Furthermore, when comparing the amount of response change between plasticized PVC PhC with nano-periodic structure and plasticized PVC smooth film without nano-periodic structure, PhC is 20 times the amount of response change with respect to smooth film. Turned out to have.
As described above, the optical sensor of the present invention can detect a test substance specifically and about 20 times more sensitively than a conventional sensor using PhC.

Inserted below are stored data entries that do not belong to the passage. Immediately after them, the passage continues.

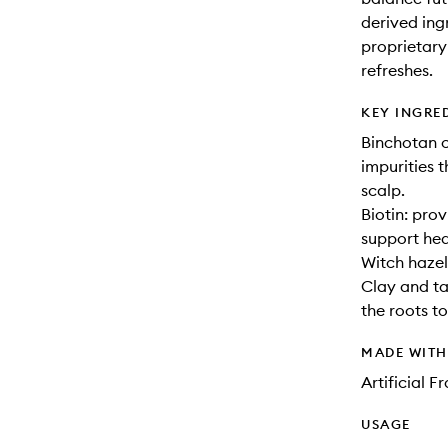
derived ing
proprietary
refreshes.
KEY INGRE
Binchotan c
impurities t
scalp.
Biotin: prov
support hea
Witch hazel
Clay and ta
the roots to
MADE WIT
Artificial 
USAGE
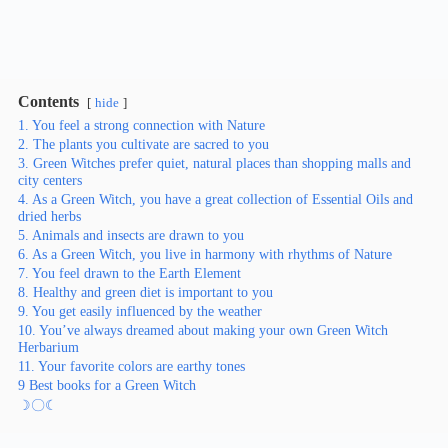
Contents
hide
1. You feel a strong connection with Nature
2. The plants you cultivate are sacred to you
3. Green Witches prefer quiet, natural places than shopping malls and
city centers
4. As a Green Witch, you have a great collection of Essential Oils and
dried herbs
5. Animals and insects are drawn to you
6. As a Green Witch, you live in harmony with rhythms of Nature
7. You feel drawn to the Earth Element
8. Healthy and green diet is important to you
9. You get easily influenced by the weather
10. You’ve always dreamed about making your own Green Witch
Herbarium
11. Your favorite colors are earthy tones
9 Best books for a Green Witch
☽〇☾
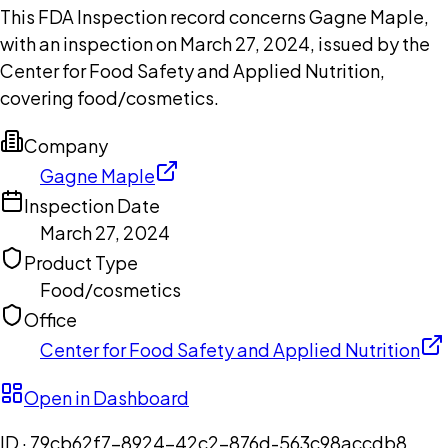
This FDA Inspection record concerns Gagne Maple,
with an inspection on March 27, 2024, issued by the
Center for Food Safety and Applied Nutrition,
covering food/cosmetics.
Company
Gagne Maple
Inspection Date
March 27, 2024
Product Type
Food/cosmetics
Office
Center for Food Safety and Applied Nutrition
Open in Dashboard
ID ·
79cb62f7-8924-42c2-876d-563c98accdb8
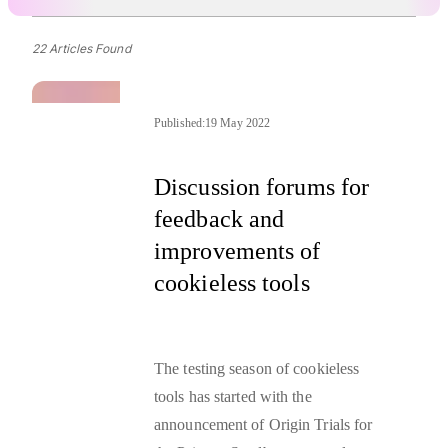
22 Articles Found
Published:
19 May 2022
Discussion forums for
feedback and
improvements of
cookieless tools
The testing season of cookieless
tools has started with the
announcement of Origin Trials
for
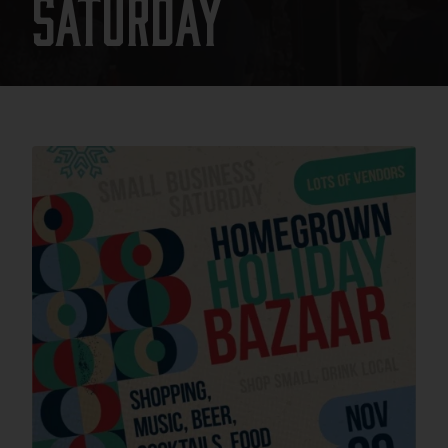
Saturday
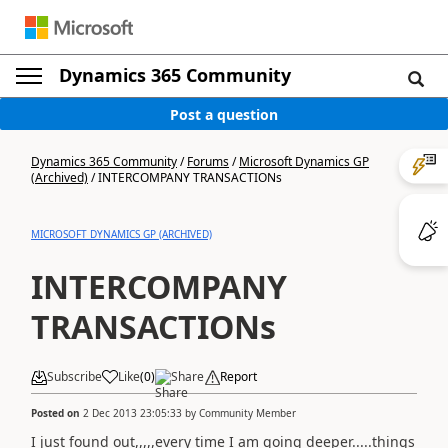
Dynamics 365 Community
Post a question
Dynamics 365 Community
/
Forums
/
Microsoft Dynamics GP
(Archived)
/
INTERCOMPANY TRANSACTIONs
MICROSOFT DYNAMICS GP (ARCHIVED)
INTERCOMPANY
TRANSACTIONs
Subscribe
Like
(
0
)
Share
Report
Posted on
2 Dec 2013 23:05:33
by
Community Member
I just found out,,,,,every time I am going deeper.....things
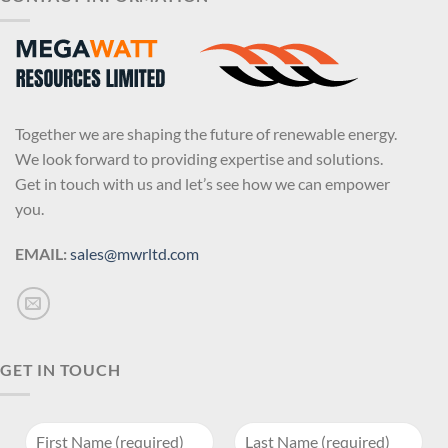
Together we are shaping the future of renewable energy.
We look forward to providing expertise and solutions.
Get in touch with us and let’s see how we can empower
you.
EMAIL:
sales@mwrltd.com
GET IN TOUCH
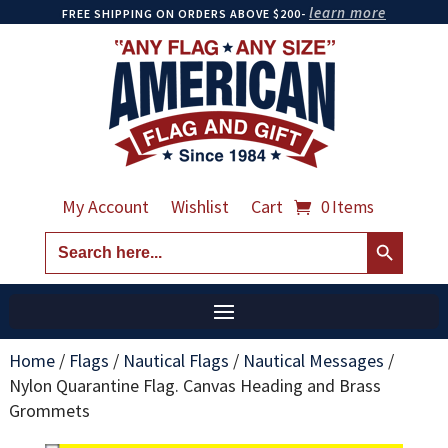
learn more
FREE SHIPPING ON ORDERS ABOVE $200-
My Account
Wishlist
Cart
0 Items
Search Button
Search
for:
Home
/
Flags
/
Nautical Flags
/
Nautical Messages
/
Nylon Quarantine Flag. Canvas Heading and Brass
Grommets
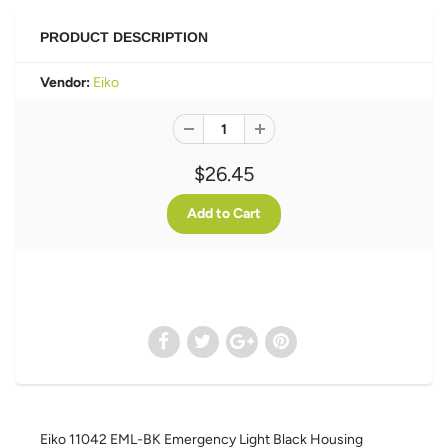
PRODUCT DESCRIPTION
Vendor:
Eiko
$26.45
Eiko 11042 EML-BK Emergency Light Black Housing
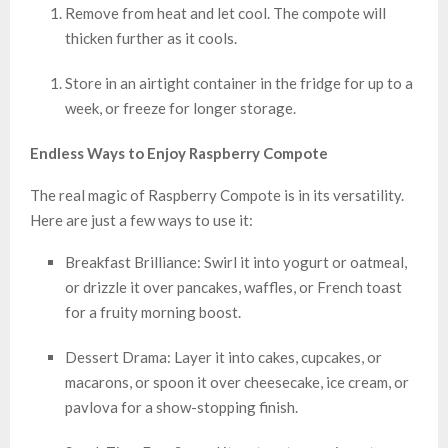
Remove from heat and let cool. The compote will
thicken further as it cools.
Store in an airtight container in the fridge for up to a
week, or freeze for longer storage.
Endless Ways to Enjoy Raspberry Compote
The real magic of Raspberry Compote is in its versatility.
Here are just a few ways to use it:
Breakfast Brilliance: Swirl it into yogurt or oatmeal,
or drizzle it over pancakes, waffles, or French toast
for a fruity morning boost.
Dessert Drama: Layer it into cakes, cupcakes, or
macarons, or spoon it over cheesecake, ice cream, or
pavlova for a show-stopping finish.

  A new optical biosensor can be provided.

Claims (9)

An optical sensor for detecting a test substance,
It has a detection site with a concavo-convex structure that functions as a photonic crystal,
The detection site includes a recognition element,
Optical sensor.
The detection sites are polyvinyl chloride (PVC), polymethyl methacrylate, polyethylene (glycol) diacrylate (PEGDA), polyvinylidene chloride (PVDC), acrylamide, agarose, polystyrene, polypropylene, polyethylene, collagen, gelatin, cellulose, poly The optical sensor according to claim 1, comprising dimethylsiloxane (PDMS), polyester (PET), and / or polyethylene glycol.
The optical sensor according to claim 1, wherein the recognition element is an ionophore, a chelate, an enzyme, DNA, RNA, a sugar chain, and / or a protein.
The optical sensor according to claim 1, wherein a film thickness of the detection site is 0.1 μm to 8.0 μm.
The manufacturing method of the optical sensor of any one of Claims 1-4 including the following process,
(1) A step of preparing a plasticized resin solution by dissolving a resin, a plasticizer, and a recognition element in a solvent,
(2) The process of producing the detection site | part which consists of plasticizing resin which has an uneven structure which contains a recognition element and functions as a photonic crystal using this solution using an array mold.
The method for producing an optical sensor according to claim 5, wherein the array mold is a PVA pillar array mold.
An optical sensor substrate made of plasticized polyvinyl chloride having a concavo-convex structure that functions as a photonic crystal.
The method for producing a substrate for an optical sensor according to claim 7, comprising the following steps:
(1) A step of preparing a plasticized polyvinyl chloride solution by dissolving polyvinyl chloride and a plasticizer in a solvent;
(2) A step of producing plasticized polyvinyl chloride having an uneven structure from the solution using an array mold.
  The method for producing a substrate for an optical sensor according to claim 8, wherein the array mold is a PVA pillar array mold.